Up until now, it was believed that the end users were our customers. But I’ve realized that our real customers are the solution vendors. To meet their needs, we need to increase our development speed.
However, this means that we might be being held back by the drive for self-sufficiency that leads us to produce everything ourselves. That’s why I want to increase the number of our partners who can develop software, AI applications, and other tools for us. And I want to collaborate with them on an equal footing. To do this, we have to be sincere. This sincerity is in our company’s DNA.
By then raising the quality of our products and our development speed, I want to make the company into a trusted manufacturer.
Q. They say that the economy is moving from manufacturing to services, so it’s quite surprising that you would deliberately go against the grain by focusing on manufacturing.
In the security industry, the market for manufacturing varies from customer to customer. In order to meet these demands widely, it is important to provide better manufacturing to customers who are promoting service businesses, rather than relying on our own initiative.
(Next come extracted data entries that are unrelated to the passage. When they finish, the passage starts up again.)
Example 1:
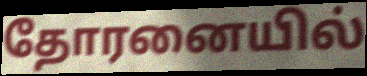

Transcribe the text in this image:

தோரனையில்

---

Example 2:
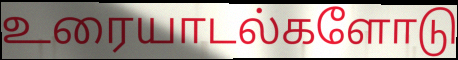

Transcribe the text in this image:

உரையாடல்களோடு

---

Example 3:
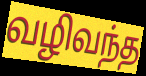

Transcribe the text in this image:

வழிவந்த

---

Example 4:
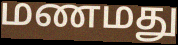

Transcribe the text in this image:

மணமது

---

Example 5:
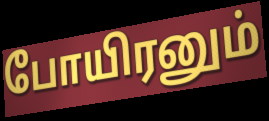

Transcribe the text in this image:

போயிரனும்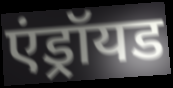
एंड्रॉयडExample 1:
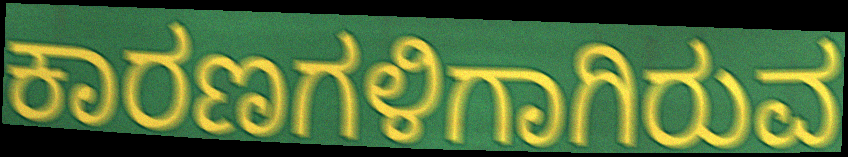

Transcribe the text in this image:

ಕಾರಣಗಳಿಗಾಗಿರುವ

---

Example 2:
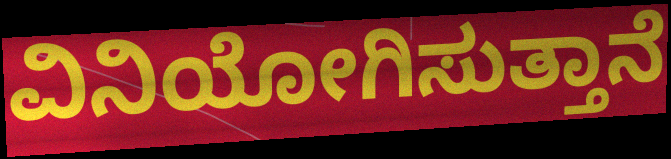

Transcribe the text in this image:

ವಿನಿಯೋಗಿಸುತ್ತಾನೆ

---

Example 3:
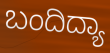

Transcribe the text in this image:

ಬಂದಿದ್ಯಾ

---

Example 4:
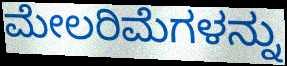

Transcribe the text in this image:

ಮೇಲರಿಮೆಗಳನ್ನು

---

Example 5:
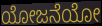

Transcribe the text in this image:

ಯೋಜನೆಯೋ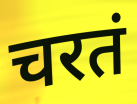
चरतंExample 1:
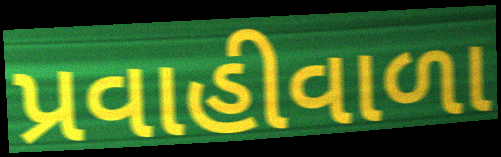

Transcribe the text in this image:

પ્રવાહીવાળા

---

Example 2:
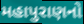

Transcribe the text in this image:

મહાપુરાણનો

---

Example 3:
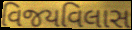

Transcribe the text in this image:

વિજયવિલાસ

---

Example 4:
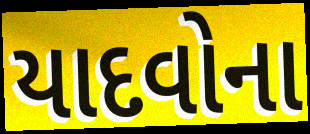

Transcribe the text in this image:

યાદવોના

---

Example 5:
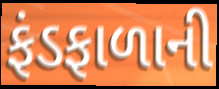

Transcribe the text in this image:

ફંડફાળાનીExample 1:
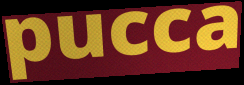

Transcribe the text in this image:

pucca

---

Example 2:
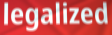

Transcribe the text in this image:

legalized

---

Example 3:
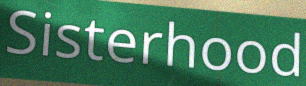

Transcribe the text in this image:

Sisterhood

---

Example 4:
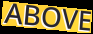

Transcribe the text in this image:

ABOVE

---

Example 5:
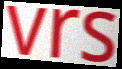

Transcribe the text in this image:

vrsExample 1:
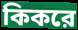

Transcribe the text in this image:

কিকরে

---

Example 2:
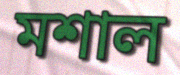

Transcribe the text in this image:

মশাল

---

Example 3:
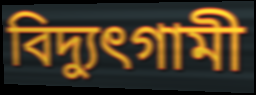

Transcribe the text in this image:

বিদ্যুৎগামী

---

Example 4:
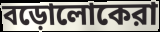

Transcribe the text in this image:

বড়োলোকেরা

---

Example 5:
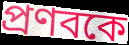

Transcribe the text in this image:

প্রণবকেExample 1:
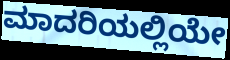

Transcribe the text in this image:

ಮಾದರಿಯಲ್ಲಿಯೇ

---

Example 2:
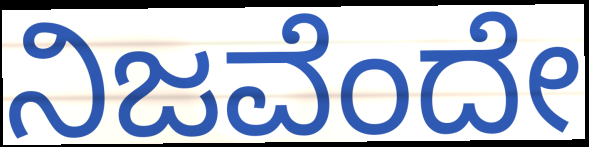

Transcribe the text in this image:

ನಿಜವೆಂದೇ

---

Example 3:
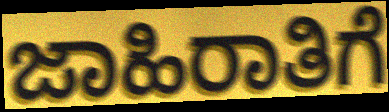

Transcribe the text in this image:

ಜಾಹಿರಾತಿಗೆ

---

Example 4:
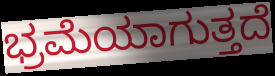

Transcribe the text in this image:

ಭ್ರಮೆಯಾಗುತ್ತದೆ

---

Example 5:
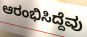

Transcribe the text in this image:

ಆರಂಭಿಸಿದ್ದೆವುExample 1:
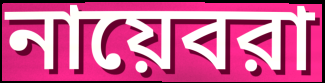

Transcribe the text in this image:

নায়েবরা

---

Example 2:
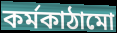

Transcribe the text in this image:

কর্মকাঠামো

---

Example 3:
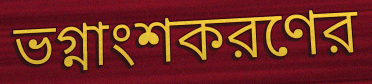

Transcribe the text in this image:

ভগ্নাংশকরণের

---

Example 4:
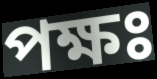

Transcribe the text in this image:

পক্ষঃ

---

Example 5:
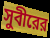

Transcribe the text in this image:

Originally the background behind this shift from manufacturing to services is that it’s become difficult to distinguish your products from those of other companies via their specifications or functions, and there was a risk of digital products becoming commodities. However, in the field of sensing devices, where our business is operating, there’s still a lot of room for technological advancement. For example, new advancements are constantly being made in AI, like putting it into microchips. What this means is that for the moment, the technology is not at risk of becoming a commodity.
I think that recently, the value of real things has finally rebounded, with new concepts like the IoT. Perhaps a new manufacturing boom is about to happen. When that happens, I believe that our company will grow in leaps and bounds.